WHAT IS NEEDED: Pictures aside, return every line below exactly as written.

SOURCE DATA:
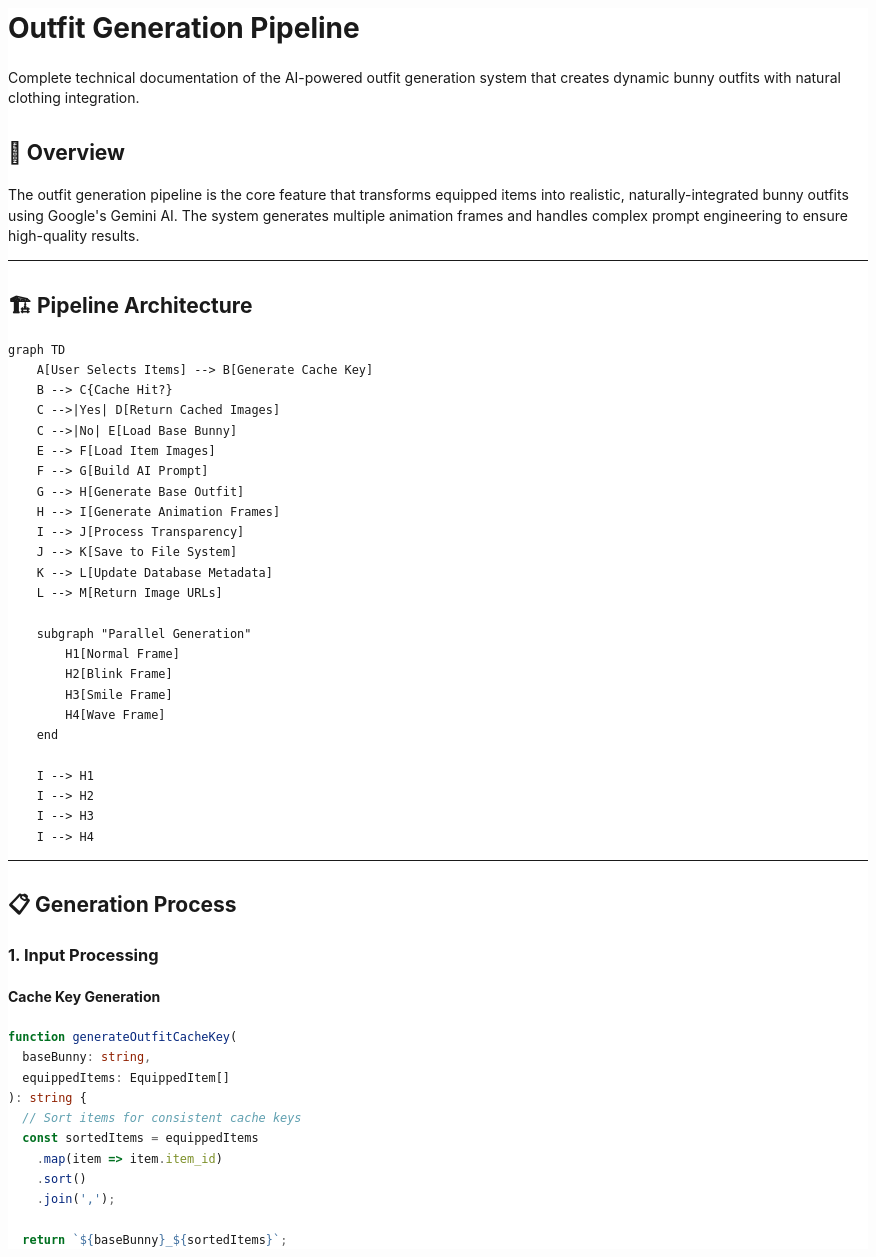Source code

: # Outfit Generation Pipeline

Complete technical documentation of the AI-powered outfit generation system that creates dynamic bunny outfits with natural clothing integration.

## 🎯 Overview

The outfit generation pipeline is the core feature that transforms equipped items into realistic, naturally-integrated bunny outfits using Google's Gemini AI. The system generates multiple animation frames and handles complex prompt engineering to ensure high-quality results.

---

## 🏗️ Pipeline Architecture

```mermaid
graph TD
    A[User Selects Items] --> B[Generate Cache Key]
    B --> C{Cache Hit?}
    C -->|Yes| D[Return Cached Images]
    C -->|No| E[Load Base Bunny]
    E --> F[Load Item Images]
    F --> G[Build AI Prompt]
    G --> H[Generate Base Outfit]
    H --> I[Generate Animation Frames]
    I --> J[Process Transparency]
    J --> K[Save to File System]
    K --> L[Update Database Metadata]
    L --> M[Return Image URLs]
    
    subgraph "Parallel Generation"
        H1[Normal Frame]
        H2[Blink Frame]
        H3[Smile Frame]
        H4[Wave Frame]
    end
    
    I --> H1
    I --> H2
    I --> H3
    I --> H4
```

---

## 📋 Generation Process

### 1. Input Processing

#### Cache Key Generation
```typescript
function generateOutfitCacheKey(
  baseBunny: string, 
  equippedItems: EquippedItem[]
): string {
  // Sort items for consistent cache keys
  const sortedItems = equippedItems
    .map(item => item.item_id)
    .sort()
    .join(',');
    
  return `${baseBunny}_${sortedItems}`;
```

ANSWER:
Source code

: # Outfit Generation Pipeline

Complete technical documentation of the AI-powered outfit generation system that creates dynamic bunny outfits with natural clothing integration.

## 🎯 Overview

The outfit generation pipeline is the core feature that transforms equipped items into realistic, naturally-integrated bunny outfits using Google's Gemini AI. The system generates multiple animation frames and handles complex prompt engineering to ensure high-quality results.

---

## 🏗️ Pipeline Architecture

```mermaid
graph TD
    A[User Selects Items] --> B[Generate Cache Key]
    B --> C{Cache Hit?}
    C -->|Yes| D[Return Cached Images]
    C -->|No| E[Load Base Bunny]
    E --> F[Load Item Images]
    F --> G[Build AI Prompt]
    G --> H[Generate Base Outfit]
    H --> I[Generate Animation Frames]
    I --> J[Process Transparency]
    J --> K[Save to File System]
    K --> L[Update Database Metadata]
    L --> M[Return Image URLs]
    
    subgraph "Parallel Generation"
        H1[Normal Frame]
        H2[Blink Frame]
        H3[Smile Frame]
        H4[Wave Frame]
    end
    
    I --> H1
    I --> H2
    I --> H3
    I --> H4
```

---

## 📋 Generation Process

### 1. Input Processing

#### Cache Key Generation
```typescript
function generateOutfitCacheKey(
  baseBunny: string, 
  equippedItems: EquippedItem[]
): string {
  // Sort items for consistent cache keys
  const sortedItems = equippedItems
    .map(item => item.item_id)
    .sort()
    .join(',');
    
  return `${baseBunny}_${sortedItems}`;
```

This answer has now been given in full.